The visualisation directory contains basic visualisation of the data. The code for visualisation is in the 'visualisation.py' file
We have for each model a code file. The naive model does not need specific code. We have the results direct generated 'predictionresultslabelling' file.
For both models, feature selection options are considered. There are two specific feature selection method, miselection
and mrmrensemble selection. The mrmrensemble method is a package from R. We call the R function in Python with the
rstring. So, if the mrmrensemble is used to select variables, the line
'en <- mRMR.ensemble(data=feature_data,target_indices=c(1),solution_count=1,feature_count=37)' must be manually changed.
feature_count is the number of features to be selected. The default value for feature selection is 'None', which means
no further feature selection from the 'features' in the config file. The features in the corresponding config file are
also the final features used in the final predictions.
The both model could be multiprocessed, which mean forecasting several days together. With the
'Parallel(n_jobs=-1)(delayed(run)(item) for item in [list(range(90)), list(range(90, 180)), list(range(180, 270)),
list(range(270, 365))])' the forecasting for one year could be excuted in four processes.

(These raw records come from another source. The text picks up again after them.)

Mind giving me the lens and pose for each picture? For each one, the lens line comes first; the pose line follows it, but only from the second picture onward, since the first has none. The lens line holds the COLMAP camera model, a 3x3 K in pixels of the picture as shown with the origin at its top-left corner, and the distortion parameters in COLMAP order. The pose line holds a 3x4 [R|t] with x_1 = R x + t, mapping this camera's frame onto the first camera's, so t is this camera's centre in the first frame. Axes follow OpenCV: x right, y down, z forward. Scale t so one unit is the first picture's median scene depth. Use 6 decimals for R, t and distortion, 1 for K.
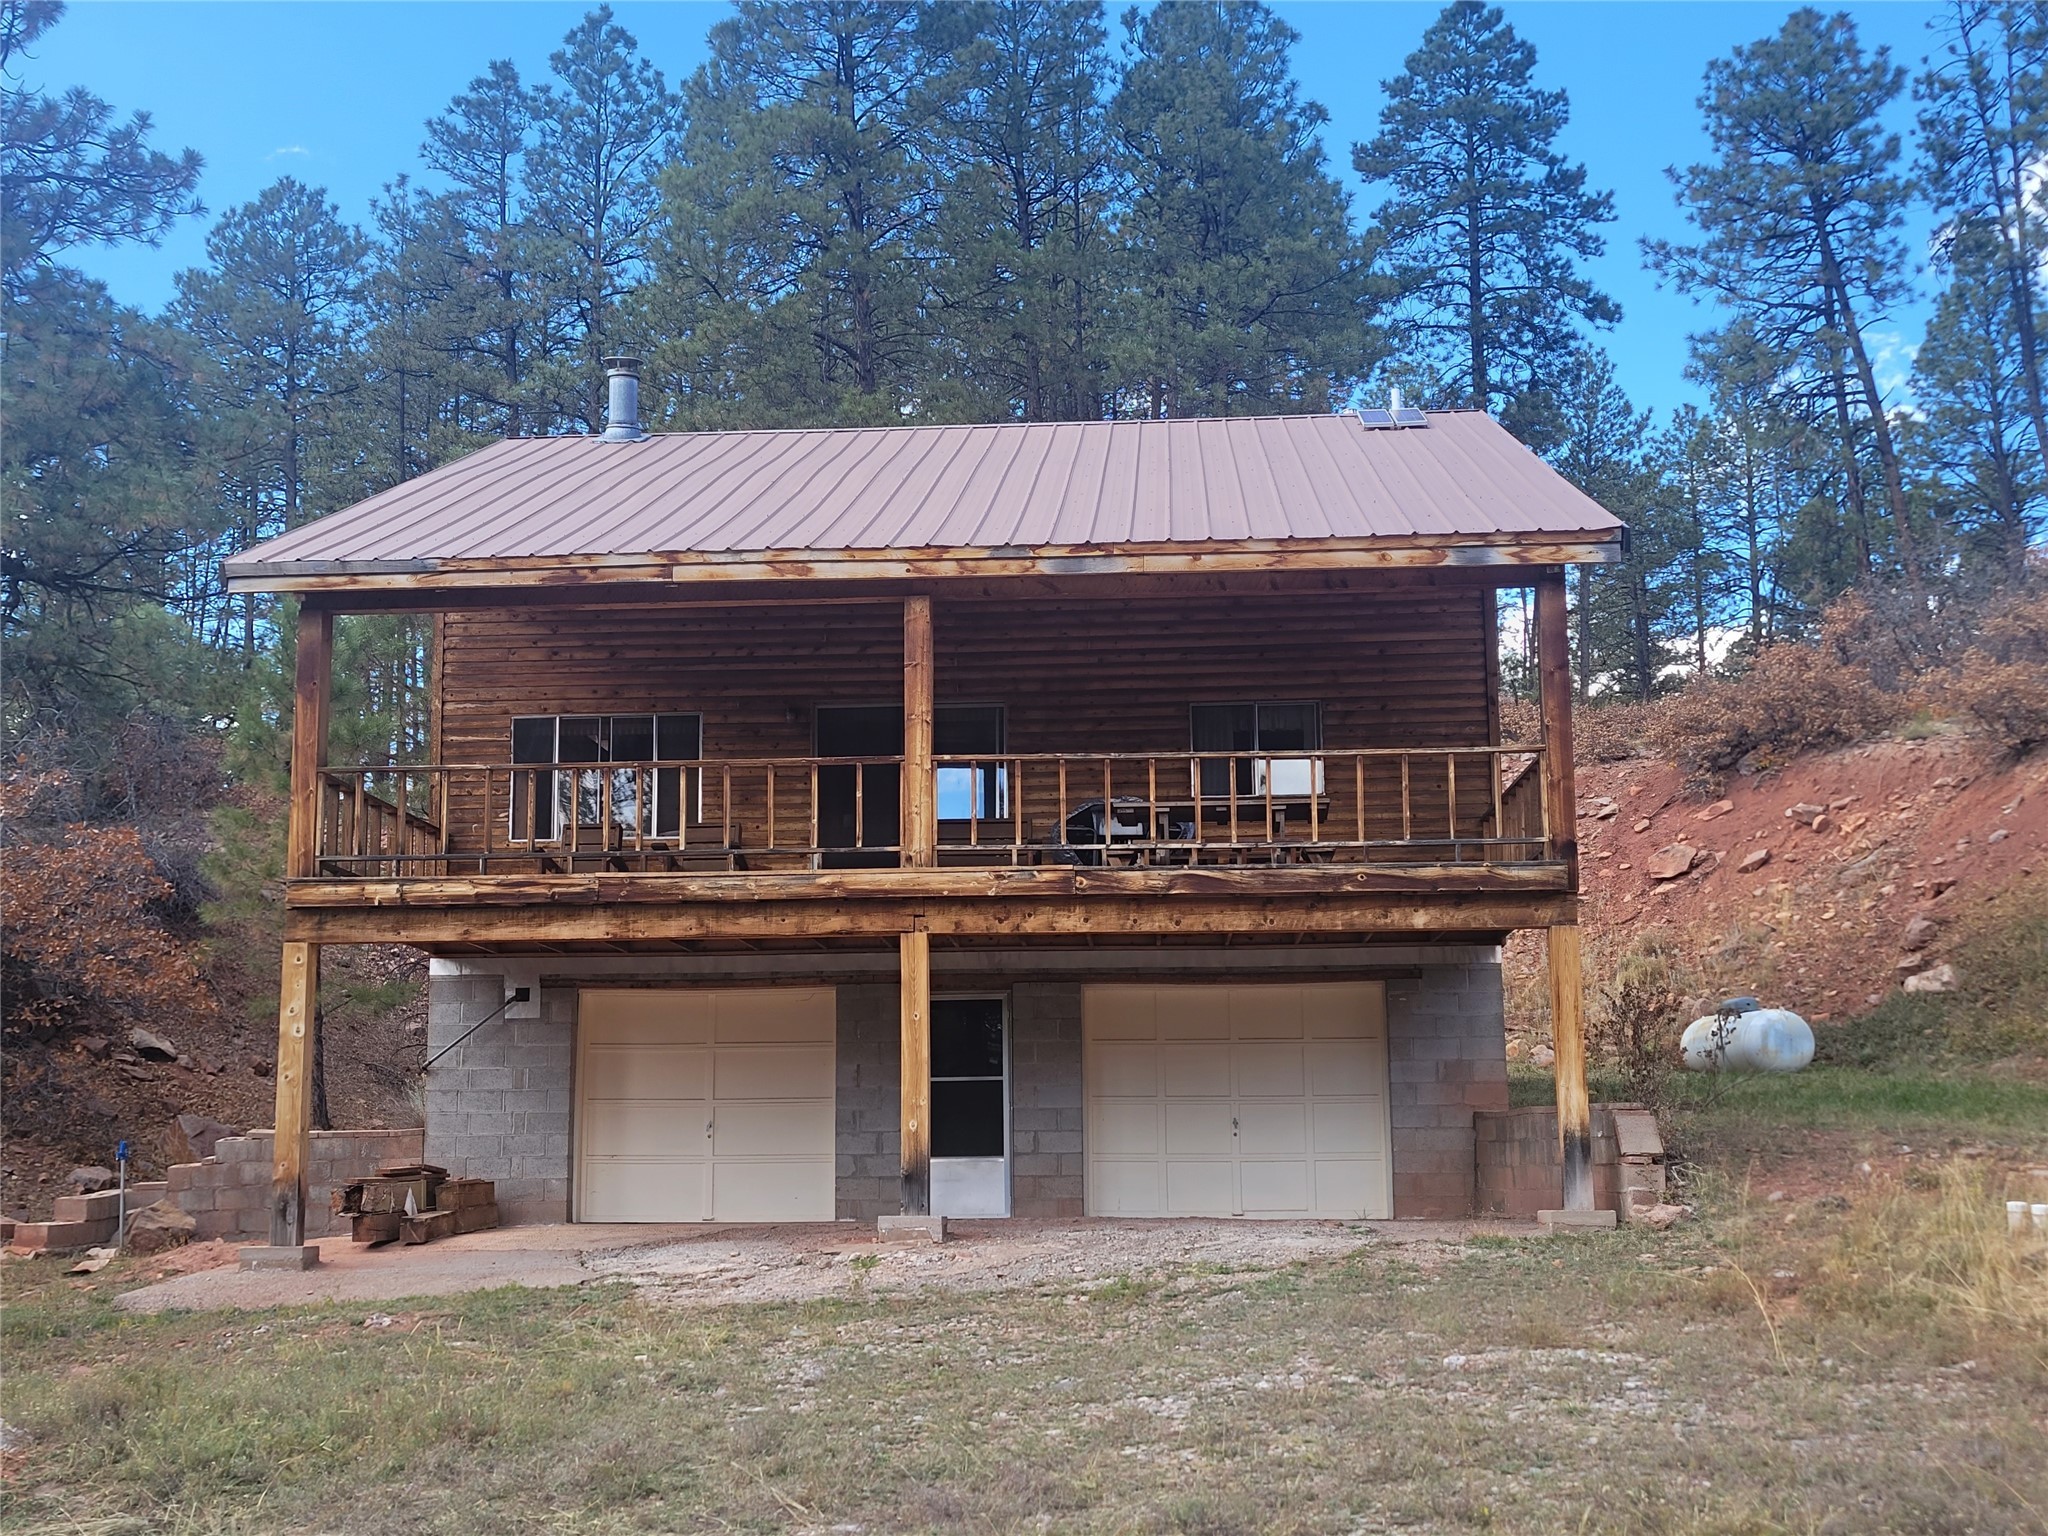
lens RADIAL K [[2378.9, 0, 1024.0], [0, 2378.9, 768.0], [0, 0, 1]] dist [0.063990, -0.011764]
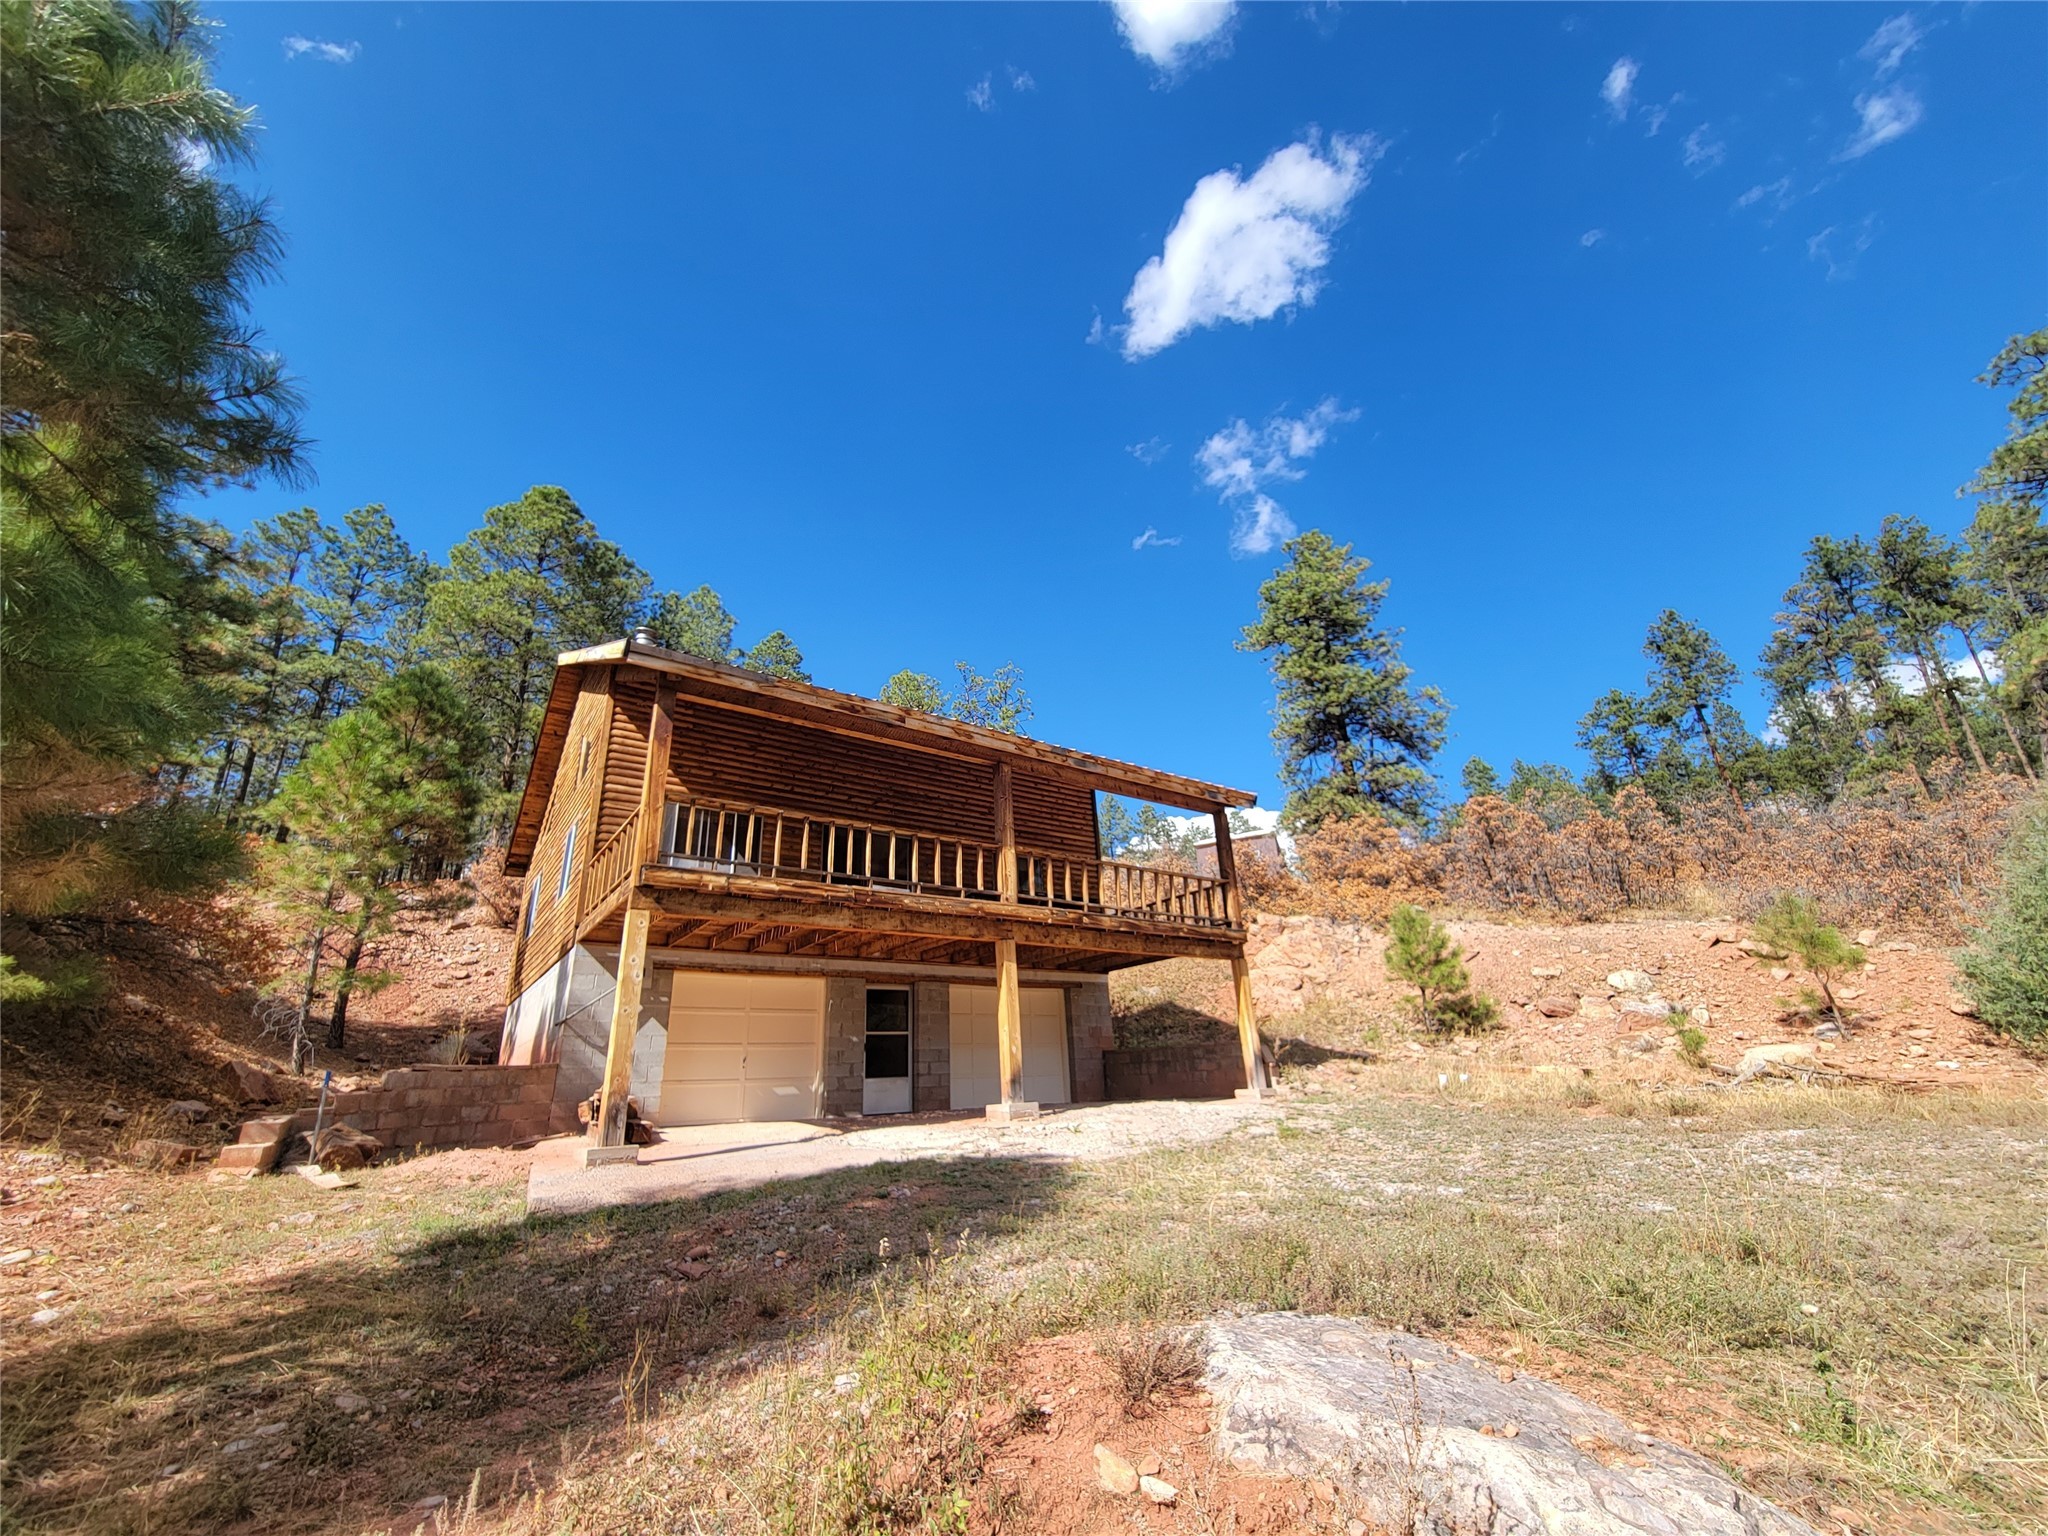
lens RADIAL K [[831.5, 0, 1035.8], [0, 831.5, 763.6], [0, 0, 1]] dist [-0.000190, -0.000165]
pose [[0.761860, 0.213147, 0.611668, -0.392920], [-0.071316, 0.966170, -0.247851, 0.083234], [-0.643804, 0.145206, 0.751287, 0.426545]]
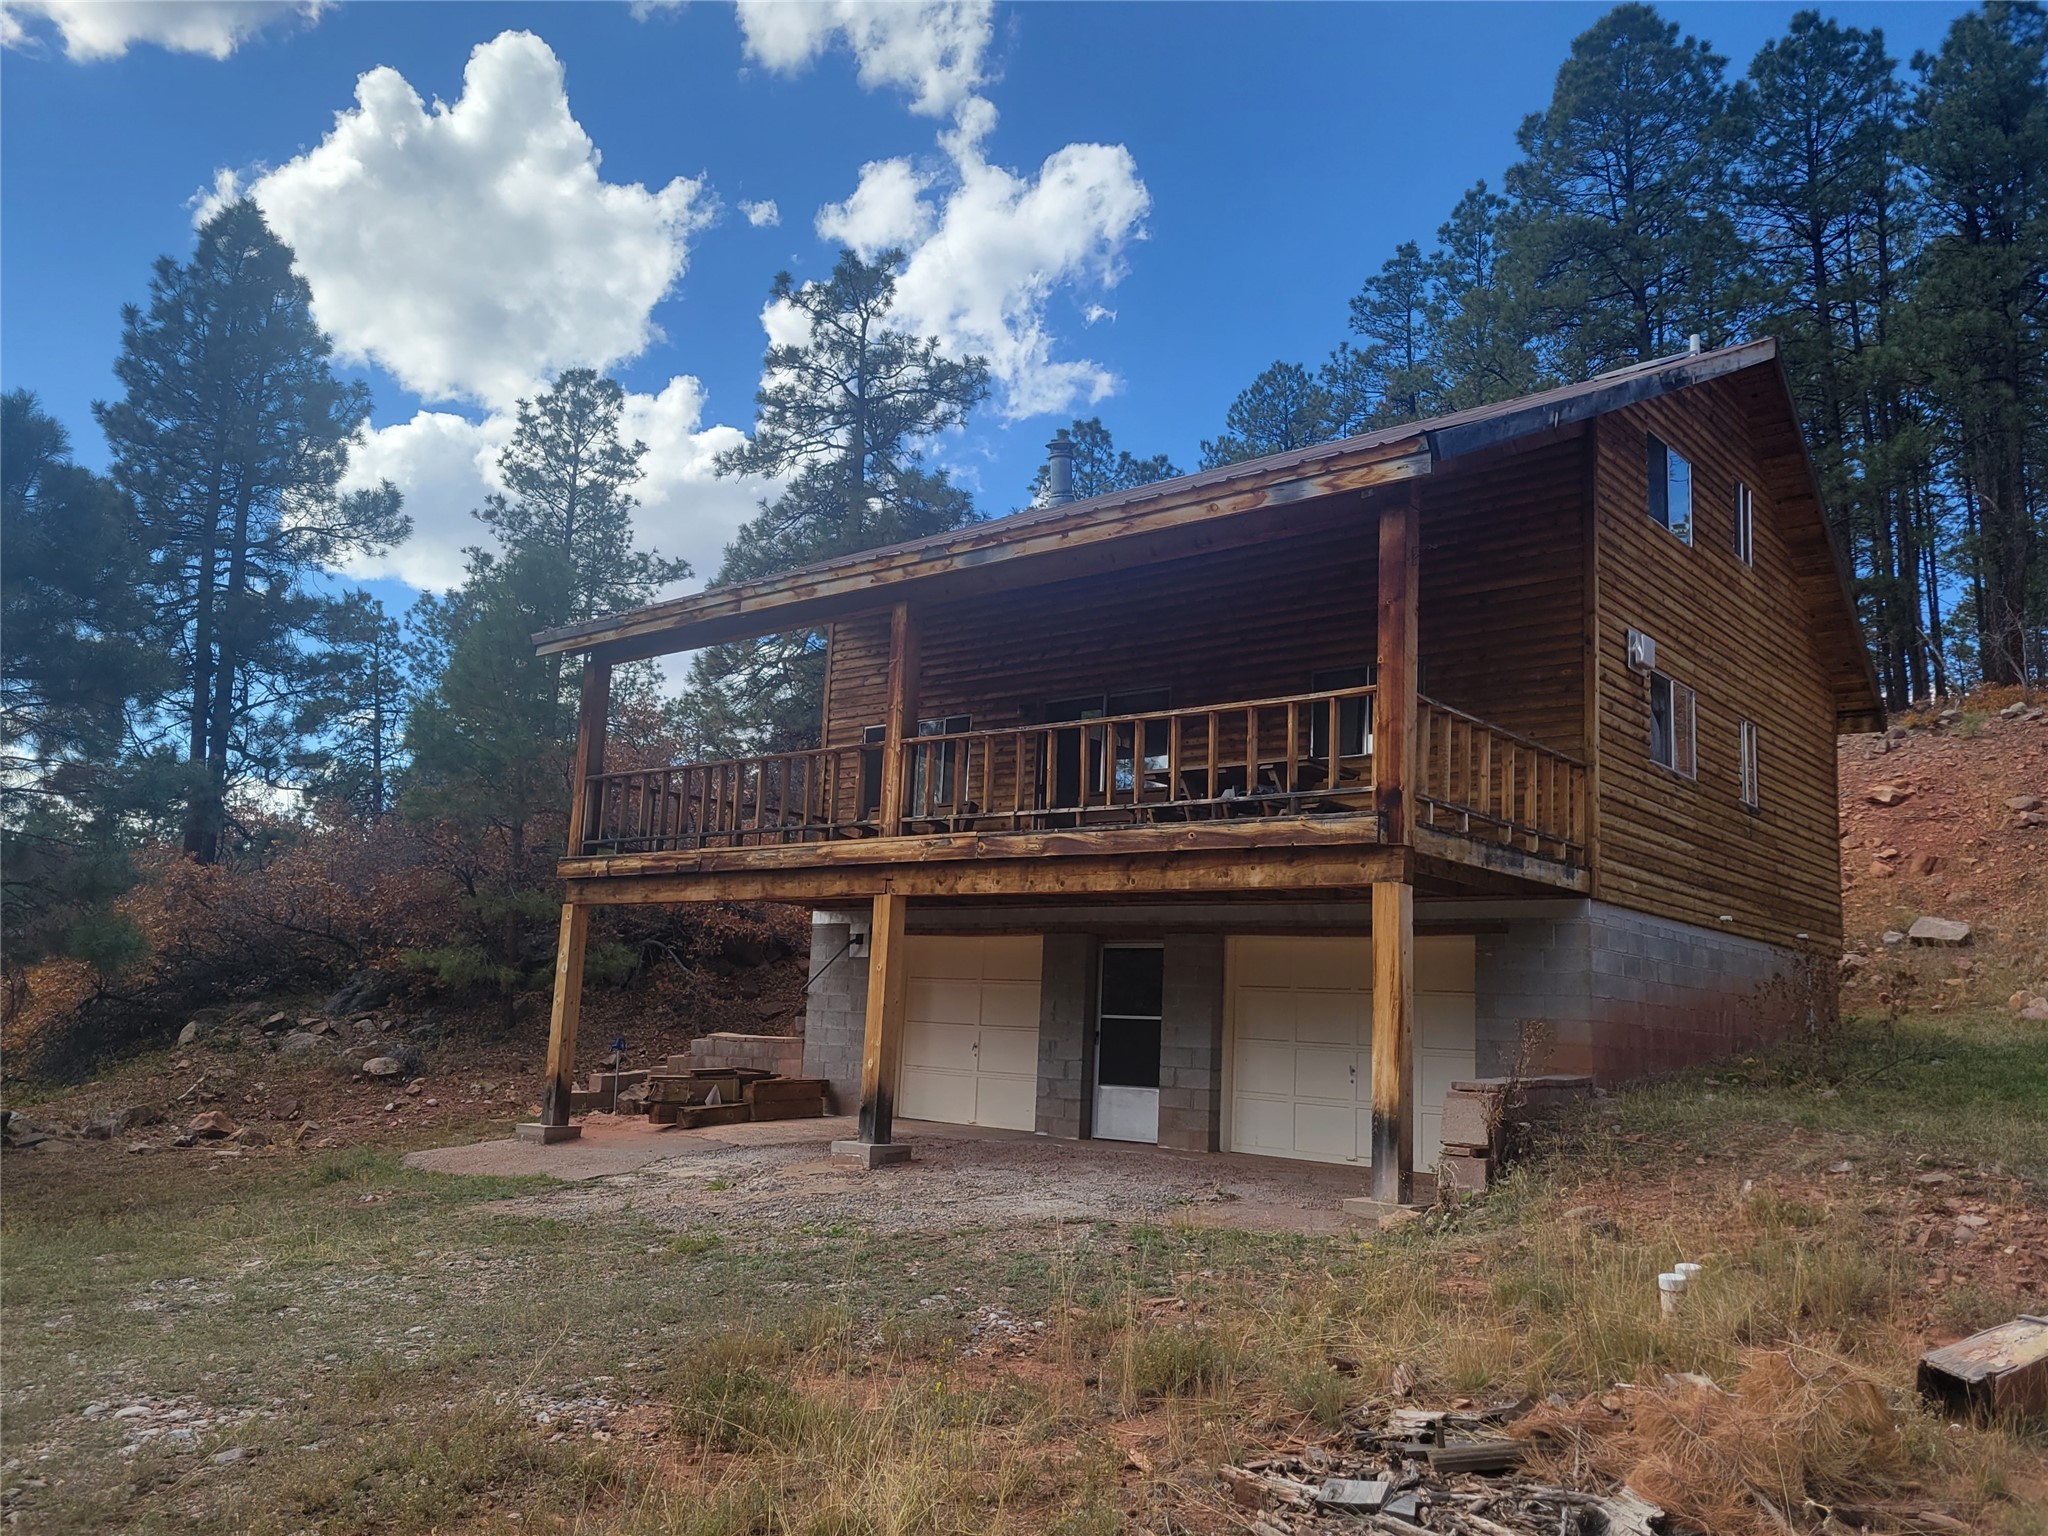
lens RADIAL K [[1594.7, 0, 1044.0], [0, 1594.7, 762.2], [0, 0, 1]] dist [0.075055, -0.051659]
pose [[0.803848, -0.055302, -0.592258, 0.416048], [0.054702, 0.998322, -0.018973, 0.021284], [0.592314, -0.017147, 0.805525, 0.372325]]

If only with 'run(list(range(365)))', multiprocessing is not used.
The encoder-decoder model needs more time for excution, if there is no GPU accleration. To reduce the running time, one option is to reduce the patience in the config file. So the total excuted epochs would be reduced.
The sarimax model contains the grid search process. In each day, nine models are fitted. The search process needs about 10 minutes. So for one year prediction, it need 60-70 hours.
The knn model need very little time. For each year, only 10 minutes are needed.